> [Data]:
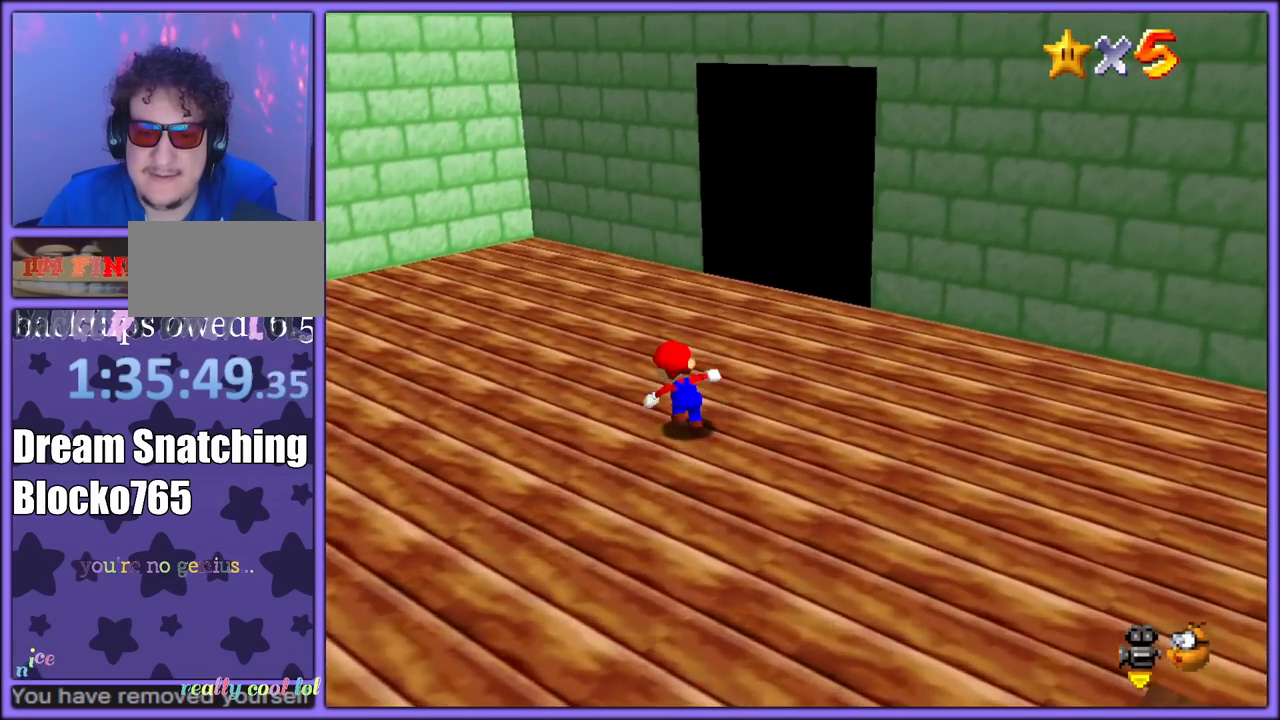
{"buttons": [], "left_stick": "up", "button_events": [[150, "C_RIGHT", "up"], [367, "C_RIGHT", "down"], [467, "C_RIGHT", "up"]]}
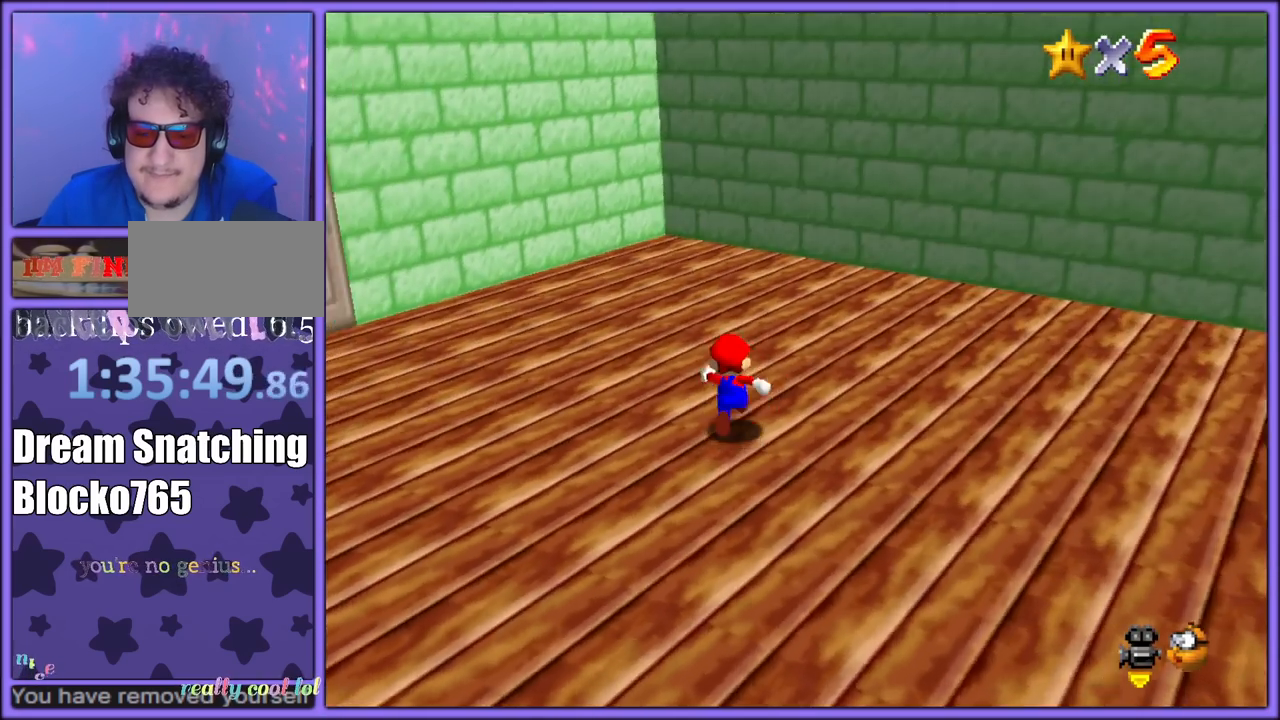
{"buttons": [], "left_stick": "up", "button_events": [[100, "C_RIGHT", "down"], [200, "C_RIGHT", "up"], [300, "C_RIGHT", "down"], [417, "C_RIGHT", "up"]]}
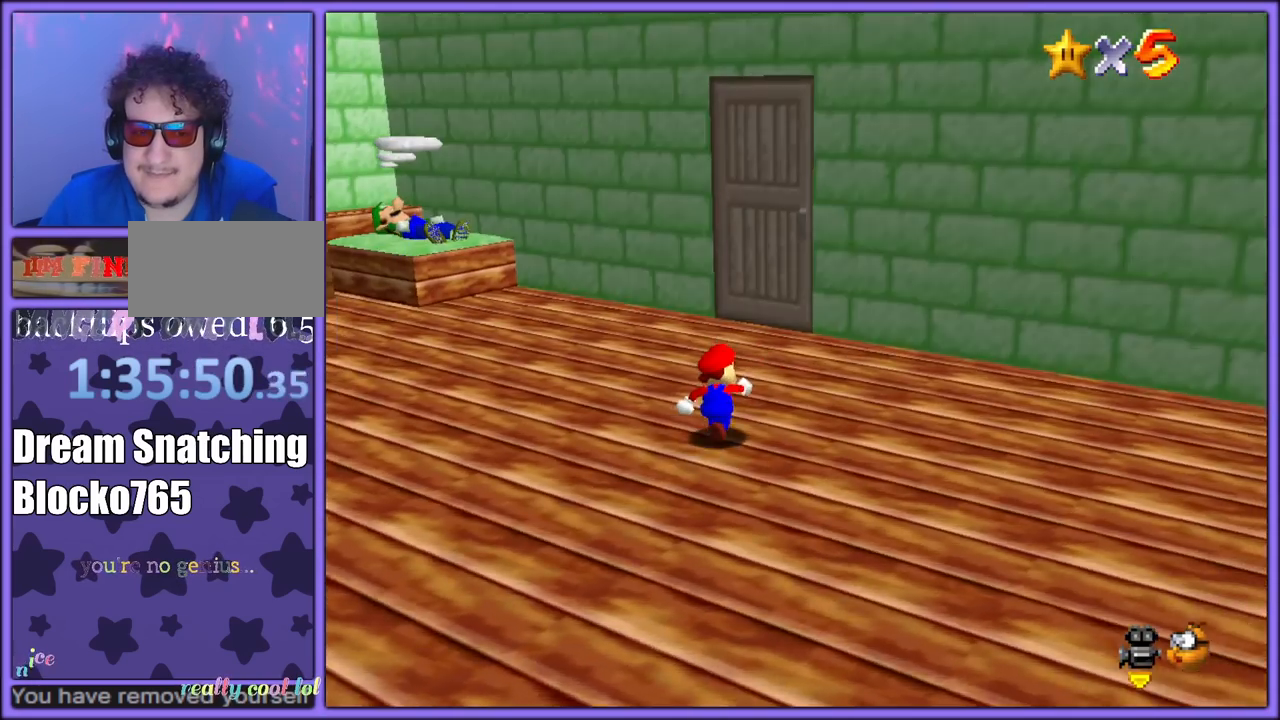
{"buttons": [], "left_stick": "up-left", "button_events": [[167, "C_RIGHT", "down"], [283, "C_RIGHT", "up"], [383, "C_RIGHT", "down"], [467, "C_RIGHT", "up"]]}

> [What to produce]:
Go through the listing and restate each line word for word, leaving out the pictures.

> [Answer area]:
{"buttons": [], "left_stick": "up", "button_events": [[150, "C_RIGHT", "up"], [367, "C_RIGHT", "down"], [467, "C_RIGHT", "up"]]}
{"buttons": [], "left_stick": "up", "button_events": [[100, "C_RIGHT", "down"], [200, "C_RIGHT", "up"], [300, "C_RIGHT", "down"], [417, "C_RIGHT", "up"]]}
{"buttons": [], "left_stick": "up-left", "button_events": [[167, "C_RIGHT", "down"], [283, "C_RIGHT", "up"], [383, "C_RIGHT", "down"], [467, "C_RIGHT", "up"]]}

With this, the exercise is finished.